== STUDY MATERIAL

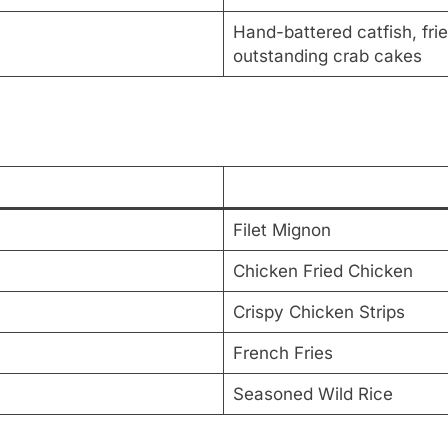
Hand-battered catfish, frie
outstanding crab cakes
Filet Mignon
Chicken Fried Chicken
Crispy Chicken Strips
French Fries
Seasoned Wild Rice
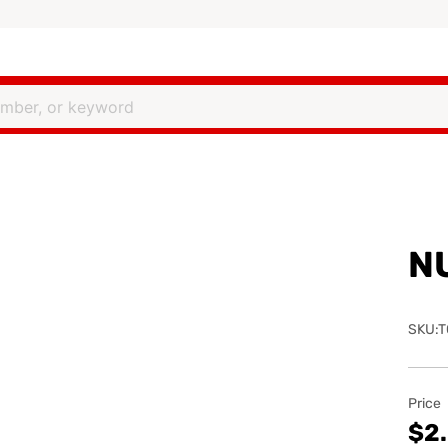
N
SKU:T
Price
$2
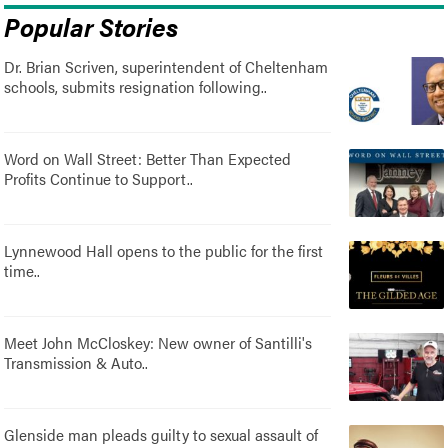
Popular Stories
Dr. Brian Scriven, superintendent of Cheltenham
schools, submits resignation following..
Word on Wall Street: Better Than Expected
Profits Continue to Support..
Lynnewood Hall opens to the public for the first
time..
Meet John McCloskey: New owner of Santilli's
Transmission & Auto..
Glenside man pleads guilty to sexual assault of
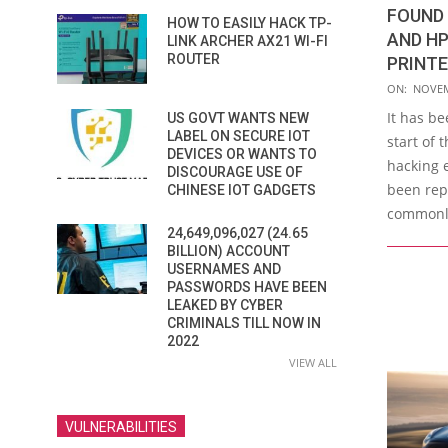
FOUND
HOW TO EASILY HACK TP-
AND HP
LINK ARCHER AX21 WI-FI
ROUTER
PRINT
2021-
ON:
NOVEM
11-
It has be
US GOVT WANTS NEW
03
LABEL ON SECURE IOT
start of
DEVICES OR WANTS TO
hacking 
DISCOURAGE USE OF
been repo
CHINESE IOT GADGETS
commonly
24,649,096,027 (24.65
BILLION) ACCOUNT
USERNAMES AND
PASSWORDS HAVE BEEN
LEAKED BY CYBER
CRIMINALS TILL NOW IN
2022
VIEW ALL
VULNERABILITIES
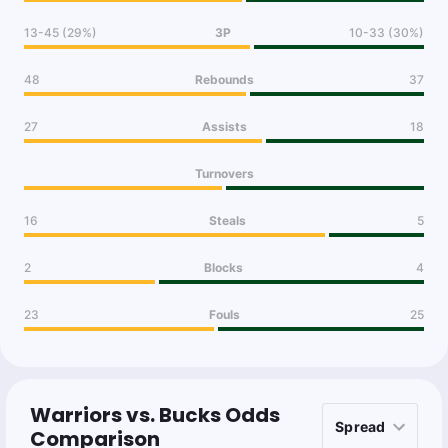
13-45 (29%)
3P
10-33 (30%)
48
Rebounds
37
27
Assists
18
Turnovers
16
Steals
5
2
Blocks
4
23
Fouls
25
Warriors vs. Bucks Odds
Comparison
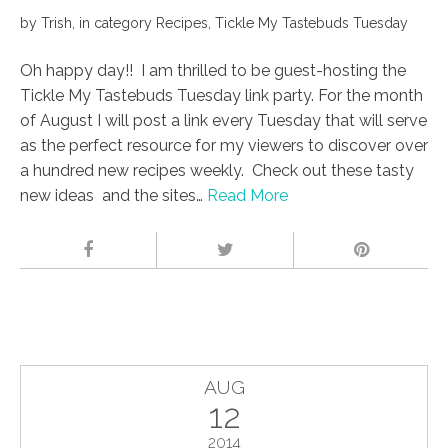
by
Trish
,
in category
Recipes
,
Tickle My Tastebuds Tuesday
Oh happy day!! I am thrilled to be guest-hosting the
Tickle My Tastebuds Tuesday link party. For the month
of August I will post a link every Tuesday that will serve
as the perfect resource for my viewers to discover over
a hundred new recipes weekly. Check out these tasty
new ideas and the sites…
Read More
AUG
12
2014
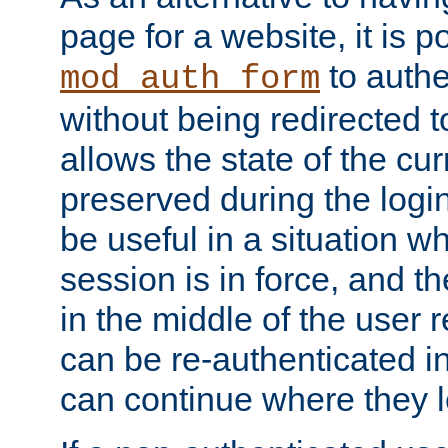
page for a website, it is p
to authe
mod_auth_form
without being redirected 
allows the state of the cu
preserved during the logi
be useful in a situation w
session is in force, and t
in the middle of the user 
can be re-authenticated i
can continue where they le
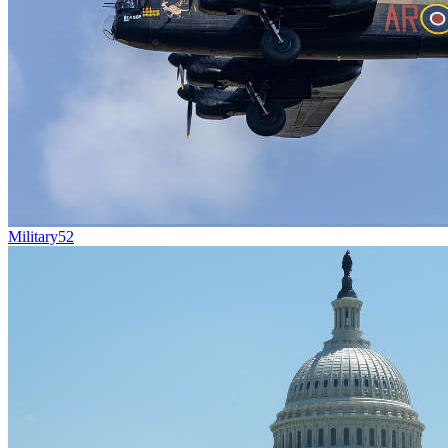
Military
52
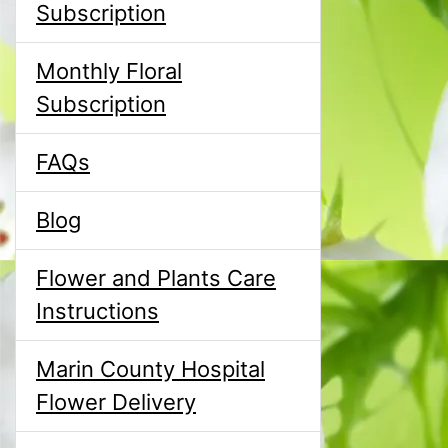
Subscription
Monthly Floral
Subscription
FAQs
Blog
Flower and Plants Care
Instructions
Marin County Hospital
Flower Delivery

====

Please return each line of the listing above that contains "Tastebuds".

# [FINISHED TASK]
Tickle My Tastebuds Tuesday
Tickle My Tastebuds Tuesday link party. For the month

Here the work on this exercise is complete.